(Available data begins)

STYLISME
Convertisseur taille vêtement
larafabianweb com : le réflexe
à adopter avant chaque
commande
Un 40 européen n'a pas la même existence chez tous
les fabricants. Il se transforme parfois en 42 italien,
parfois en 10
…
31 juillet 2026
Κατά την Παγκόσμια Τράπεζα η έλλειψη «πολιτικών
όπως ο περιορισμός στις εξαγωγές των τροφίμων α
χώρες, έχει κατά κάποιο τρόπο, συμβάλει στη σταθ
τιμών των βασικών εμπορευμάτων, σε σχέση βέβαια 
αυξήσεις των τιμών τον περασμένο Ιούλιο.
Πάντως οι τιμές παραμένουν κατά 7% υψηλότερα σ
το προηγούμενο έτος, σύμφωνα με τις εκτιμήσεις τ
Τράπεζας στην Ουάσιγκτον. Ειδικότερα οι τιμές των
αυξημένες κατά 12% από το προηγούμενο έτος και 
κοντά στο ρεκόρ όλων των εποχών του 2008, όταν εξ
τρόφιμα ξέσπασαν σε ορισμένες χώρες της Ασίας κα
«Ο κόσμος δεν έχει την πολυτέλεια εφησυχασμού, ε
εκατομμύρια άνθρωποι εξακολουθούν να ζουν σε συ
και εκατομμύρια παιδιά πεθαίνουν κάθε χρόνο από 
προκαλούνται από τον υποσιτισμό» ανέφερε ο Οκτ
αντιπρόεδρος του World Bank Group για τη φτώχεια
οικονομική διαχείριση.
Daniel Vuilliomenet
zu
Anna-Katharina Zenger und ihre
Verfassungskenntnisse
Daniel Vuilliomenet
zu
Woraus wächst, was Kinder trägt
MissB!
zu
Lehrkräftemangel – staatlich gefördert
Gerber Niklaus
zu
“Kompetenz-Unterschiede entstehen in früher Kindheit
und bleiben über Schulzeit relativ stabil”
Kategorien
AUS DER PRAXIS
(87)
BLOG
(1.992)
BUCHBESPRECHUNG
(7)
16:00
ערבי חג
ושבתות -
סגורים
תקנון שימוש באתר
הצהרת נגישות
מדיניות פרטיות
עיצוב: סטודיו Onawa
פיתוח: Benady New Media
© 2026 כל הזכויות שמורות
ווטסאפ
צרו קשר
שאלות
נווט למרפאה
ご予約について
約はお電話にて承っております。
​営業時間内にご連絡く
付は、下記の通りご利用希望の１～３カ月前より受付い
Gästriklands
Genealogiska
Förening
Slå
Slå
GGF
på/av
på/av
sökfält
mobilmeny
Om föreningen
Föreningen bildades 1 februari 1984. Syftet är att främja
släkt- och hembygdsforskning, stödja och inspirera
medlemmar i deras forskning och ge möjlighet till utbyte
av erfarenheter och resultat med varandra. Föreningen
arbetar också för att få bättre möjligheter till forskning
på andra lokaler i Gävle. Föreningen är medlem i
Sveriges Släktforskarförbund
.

(Available data ends)

**Exercise requirements**
Type out every record above once more, exactly.

**Problem solution**
STYLISME
Convertisseur taille vêtement
larafabianweb com : le réflexe
à adopter avant chaque
commande
Un 40 européen n'a pas la même existence chez tous
les fabricants. Il se transforme parfois en 42 italien,
parfois en 10
…
31 juillet 2026
Κατά την Παγκόσμια Τράπεζα η έλλειψη «πολιτικών
όπως ο περιορισμός στις εξαγωγές των τροφίμων α
χώρες, έχει κατά κάποιο τρόπο, συμβάλει στη σταθ
τιμών των βασικών εμπορευμάτων, σε σχέση βέβαια 
αυξήσεις των τιμών τον περασμένο Ιούλιο.
Πάντως οι τιμές παραμένουν κατά 7% υψηλότερα σ
το προηγούμενο έτος, σύμφωνα με τις εκτιμήσεις τ
Τράπεζας στην Ουάσιγκτον. Ειδικότερα οι τιμές των
αυξημένες κατά 12% από το προηγούμενο έτος και 
κοντά στο ρεκόρ όλων των εποχών του 2008, όταν εξ
τρόφιμα ξέσπασαν σε ορισμένες χώρες της Ασίας κα
«Ο κόσμος δεν έχει την πολυτέλεια εφησυχασμού, ε
εκατομμύρια άνθρωποι εξακολουθούν να ζουν σε συ
και εκατομμύρια παιδιά πεθαίνουν κάθε χρόνο από 
προκαλούνται από τον υποσιτισμό» ανέφερε ο Οκτ
αντιπρόεδρος του World Bank Group για τη φτώχεια
οικονομική διαχείριση.
Daniel Vuilliomenet
zu
Anna-Katharina Zenger und ihre
Verfassungskenntnisse
Daniel Vuilliomenet
zu
Woraus wächst, was Kinder trägt
MissB!
zu
Lehrkräftemangel – staatlich gefördert
Gerber Niklaus
zu
“Kompetenz-Unterschiede entstehen in früher Kindheit
und bleiben über Schulzeit relativ stabil”
Kategorien
AUS DER PRAXIS
(87)
BLOG
(1.992)
BUCHBESPRECHUNG
(7)
16:00
ערבי חג
ושבתות -
סגורים
תקנון שימוש באתר
הצהרת נגישות
מדיניות פרטיות
עיצוב: סטודיו Onawa
פיתוח: Benady New Media
© 2026 כל הזכויות שמורות
ווטסאפ
צרו קשר
שאלות
נווט למרפאה
ご予約について
約はお電話にて承っております。
​営業時間内にご連絡く
付は、下記の通りご利用希望の１～３カ月前より受付い
Gästriklands
Genealogiska
Förening
Slå
Slå
GGF
på/av
på/av
sökfält
mobilmeny
Om föreningen
Föreningen bildades 1 februari 1984. Syftet är att främja
släkt- och hembygdsforskning, stödja och inspirera
medlemmar i deras forskning och ge möjlighet till utbyte
av erfarenheter och resultat med varandra. Föreningen
arbetar också för att få bättre möjligheter till forskning
på andra lokaler i Gävle. Föreningen är medlem i
Sveriges Släktforskarförbund
.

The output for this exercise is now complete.